OW2con'26

An independent browser to raise the bar on security, resiliency and strategic autonomy
2026-06-02 , Main stage

At the crossroads of strategic autonomy, open source, supply chain security, and day-to-day high-attack-surface component, we only find one element: the browser.


At the crossroads of strategic autonomy, open source, supply chain security, and day-to-day high-attack-surface component, we only find one element: the browser. Firefox’ browser engine, Gecko, is to date the only cross-platform not based on Blink which is controlled by Google. To be able to sustain our long term goals for the community and our mission, we think it is time to build a branch of Mozilla that enables the ecosystem to leverage a product built specifically with enterprise deployment in mind. We aim at building a new product that ensures a new funding source for the engine, while addressing the challenges required by enterprises and governments: supply chain security, resiliency, support, all this with increased security features that can only be deployed with an infrastructure backend.

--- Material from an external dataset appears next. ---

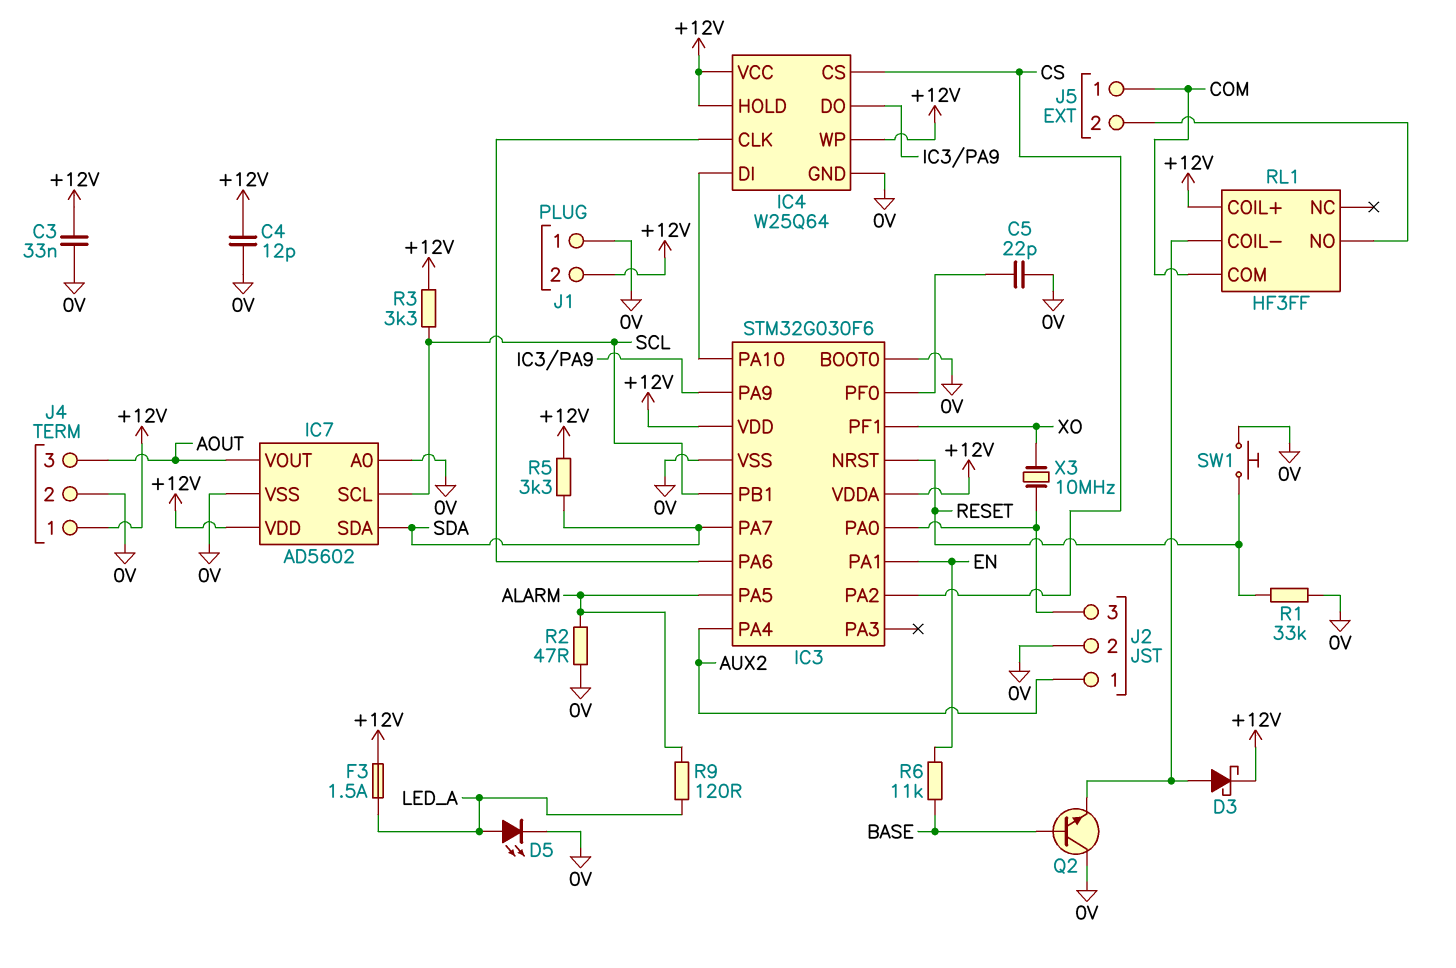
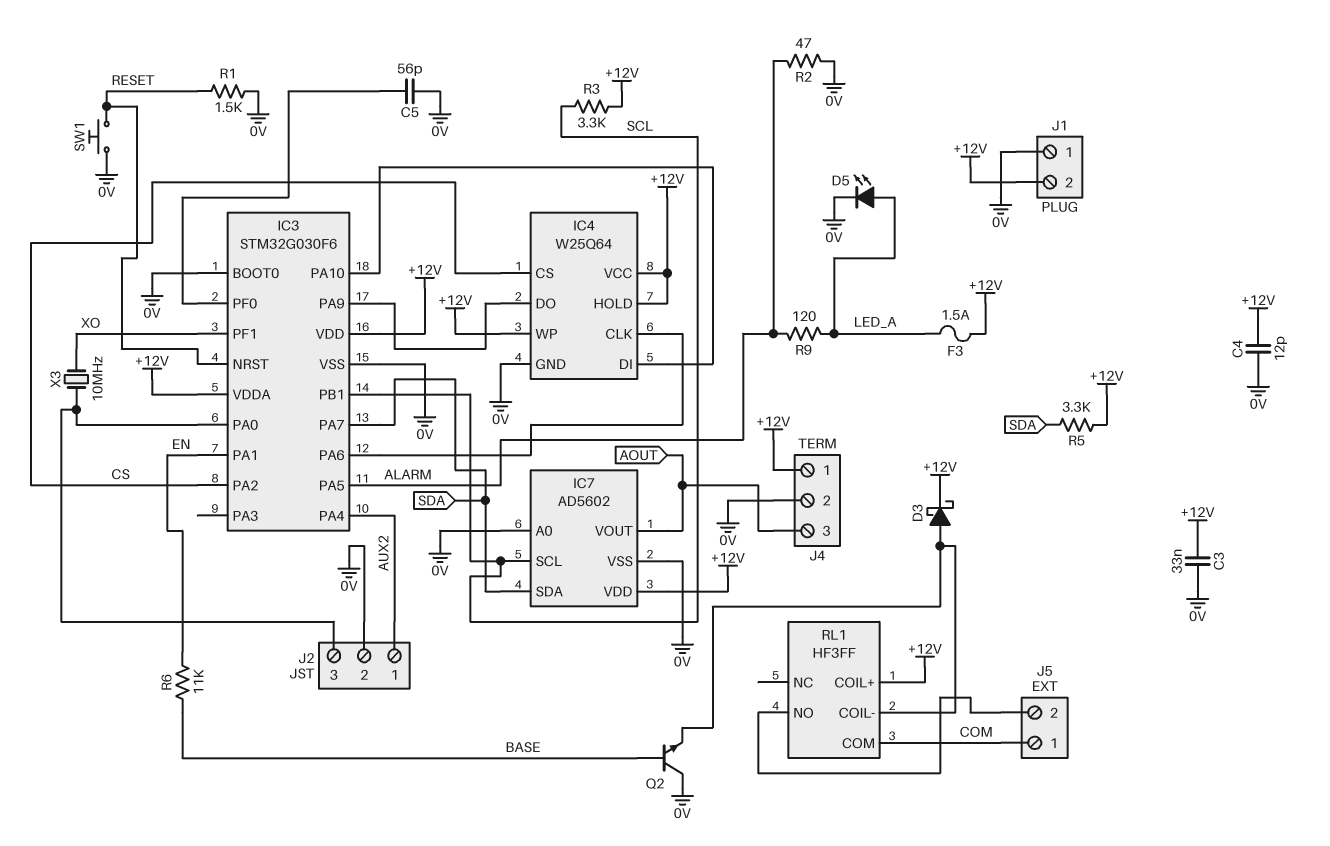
C5: 22pF (0V, IC3/PF0) -> 56pF (0V, IC3/PF0)
R1: 33k (0V, RESET) -> 1.5k (0V, RESET)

To that effect, we are building strategic partnerships that are helping us learn how to operate this new version of Firefox both on-prem and in SecNumCloud certified clouds in order for users to have increased control over their data and the associated services typically needed by a modern browser. .
In this talk, we propose to start with a quick state of affairs for the architecture and services behind a modern browser, explore the landscape of the enterprise-focused browser ecosystem, and describe how Mozilla is building something strong for the users, that can benefit their security and increase their sovereignty. Finally, we provide some feedback on the challenges we face, going from customers needs, raising security, improving supply chain control, the legal compliance and infrastructure deployment, and how that works in the open.

I am a Senior Software Engineer at Mozilla, I worked on projects like DeepSpeech, an open-source speech recognition engine, and have contributed to Firefox OS and Common Voice. My PhD thesis in computer science focused on formal methods for ensuring software properties within Linux distributions. Passionate about technological innovation and user freedom, I am committed to projects that make technology more accessible.